Sí, Dios es grande y su inmensidad nos puede resultar temible. Pero acabamos de salir de las fiestas de Navidad, donde hemos conocido otro rostro de Dios: el Dios pequeño, humilde, niño. El Dios que se deja tomar y acariciar. El Dios que no truena ni retumba, sino que susurra al oído. El que, como dice el estribillo del salmo, nos bendice con la paz. 

¿De dónde nos viene esta paz? No del miedo, pero tampoco del olvido inconsciente. Nuestra fe nos habla de un Dios que es más que el universo, pero que, a la vez, se introduce en los recovecos más pequeños y tiernos de nuestro mundo, arraigando en nuestro corazón. Este salmo nos habla de aquello que antiguamente se llamaba «el temor de Dios», y que tantas veces ha sido malinterpretado o confundido. Un teólogo lo explicó muy clara y bellamente: ese temor no es pánico ni reverencia sumisa, sino la otra cara de un deseo ardiente, el ansia de nunca perder a Dios, el anhelo de no apartarnos de su lado, el querer estar siempre, y para siempre, con él. De nuestra adhesión brota ese grito de alabanza: ¡Gloria a Él!

1 de enero de 2021

La palabra acampó entre nosotros

Salmo 147


La Palabra se hizo carne y acampó entre nosotros.

Glorifica al Señor, Jerusalén; alaba a tu Dios, Sión: que ha reforzado los cerrojos de tus puertas, y ha bendecido a tus hijos dentro de ti.

Ha puesto paz en tus fronteras, te sacia con flor de harina. Él envía su mensaje a la tierra, y su palabra corre veloz.

Anuncia su palabra a Jacob, sus decretos y mandatos a Israel; con ninguna nación obró así, ni les dio a conocer sus mandatos.


En tiempos de Navidad, los salmos nos recuerdan que el nacimiento de Jesús responde a una promesa muy antigua que el pueblo judío recoge en su tradición siglos antes de nuestra era.

La fe hebrea siempre se ha dirigido a un Dios cuyo rostro se vuelve hacia la humanidad.

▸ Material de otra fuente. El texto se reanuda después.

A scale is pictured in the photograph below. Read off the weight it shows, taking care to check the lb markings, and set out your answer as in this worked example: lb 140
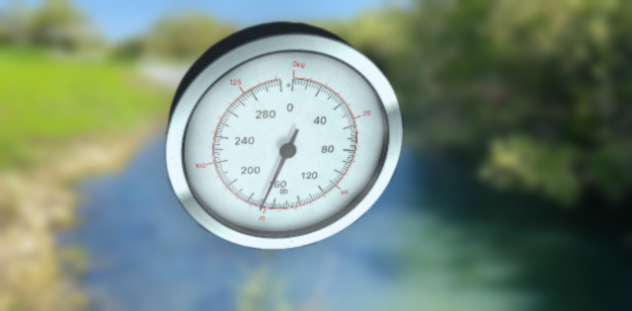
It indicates lb 170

Un Dios que dialoga, que pide, que escucha, que actúa en favor de sus criaturas. Un Dios, en definitiva, que interviene, por amor, en los asuntos humanos. No es indiferente a cuanto sucede en el mundo.

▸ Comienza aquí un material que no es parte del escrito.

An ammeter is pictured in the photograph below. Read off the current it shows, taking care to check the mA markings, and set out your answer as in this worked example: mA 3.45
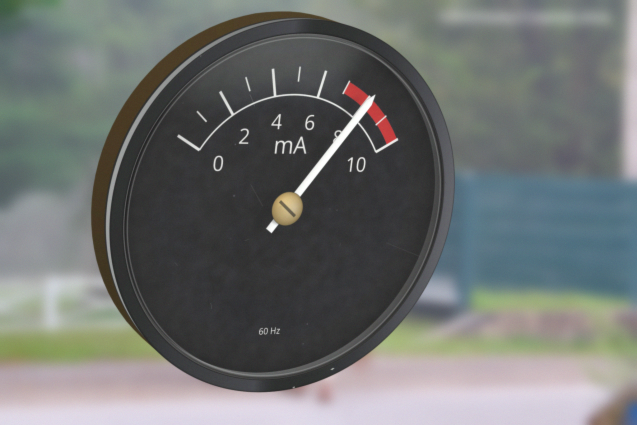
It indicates mA 8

¿Y de qué manera interviene Dios en la historia de la humanidad? El salmo lo expresa claramente.
Dice que Dios “ha reforzado los cerrojos de tus puertas”, es decir, protege y defiende a quienes lo aman. 

Continua el salmo: “ha bendecido a tus hijos…” Bendecir es una constante en Dios. Colma nuestros deseos, llena nuestra vida. Los versos siguientes hablan de esta abundancia: “Ha puesto paz en tus fronteras, te sacia con flor de harina”. Dios es quien da la ansiada paz y quien nos proporciona cuanto necesitamos para vivir. No sólo lo justo, sino lo mejor de lo mejor: “flor de harina”. Lo más delicioso, lo más deseable, eso nos tiene reservado a quienes nos abrimos a su don.

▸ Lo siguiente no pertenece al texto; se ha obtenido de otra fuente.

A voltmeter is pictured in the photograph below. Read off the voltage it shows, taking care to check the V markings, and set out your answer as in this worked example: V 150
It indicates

Pero Dios no se limita a ayudar, proteger y conceder prosperidad. Hace algo aún más grande, porque con esto se pone a nuestra altura y nos eleva a la suya: Dios se comunica, habla con nosotros, nos transmite su palabra. “Él envía su mensaje a la tierra”.

Este verso anticipa el evangelio de Juan, con ese prólogo hermoso y profundo que nos habla del Dios que adopta un rostro y un cuerpo humano y viene a habitar entre nosotros.